Summer friendlies and non-mandated tournaments need to stop says Collymore

Those two tournaments and the World Cup are arguably exceptions, but it’s the incessant summer friendlies and money-making games that are disrupting the equilibrium for players that can’t ever seem to get off the hamster wheel.

Former professional, Stan Collymore, has a simple enough solution.

“Darwin Nunez scored a hat trick on Wednesday and we’re only less than two weeks after the Premier League finished,” he said to CaughtOffside for his exclusive column.

“Other than for international tournaments, which tend to start mid June – as we’ve seen with the Euros and their equivalent – I think that we need to have a serious look at post-season friendlies and almost ban teams from going because for the amount of money they get (£2m-£5m a pop) I don’t think it’s financially worthwhile.

Stan Collymore is very unhappy with the amount of summer friendlies and tournaments played at present

“When people say ‘Oh, we’re breaking new markets,’ no you’re not. You’re just going for a little greedy couple of million pounds payout, which which will go into the coffers.

“I think that any games in the domestic leagues, the Champions League and all European football should be done by the end of May. That can be done. The FA Cup could be in the middle or towards the end of May, and then, like what used to happen with teams winning the European Cup, they’d literally get on a flight and go the next Wednesday or the next Saturday.

“There should be a moratorium for end of season friendlies and pre-season friendlies. The calendar should stop at a certain point and proper breaks put in.

“When there is no mandated European Championship or World Cup tournament, or if you are not included in those squads for those tournaments, you get four to six weeks off. No exceptions, no tours, no nothing.

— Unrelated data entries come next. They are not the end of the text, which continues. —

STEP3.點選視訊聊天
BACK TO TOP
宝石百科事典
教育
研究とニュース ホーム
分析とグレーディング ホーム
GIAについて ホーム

“All of the superfluous tournaments, lucrative games and the Nations League would be scrapped.”



As someone who has played professional football at the elite level, Collymore knows what he’s talking about, and if clubs are going to continue going after the pound note, then they also have to accept that, when they arrive at the business end of the following season, some of their players will be too tired to perform at their best.

Unless players make a real stand and refuse to play in these nonsensical matches, then they’ll only continue lining the pockets of those whose only interest is to get rich quick.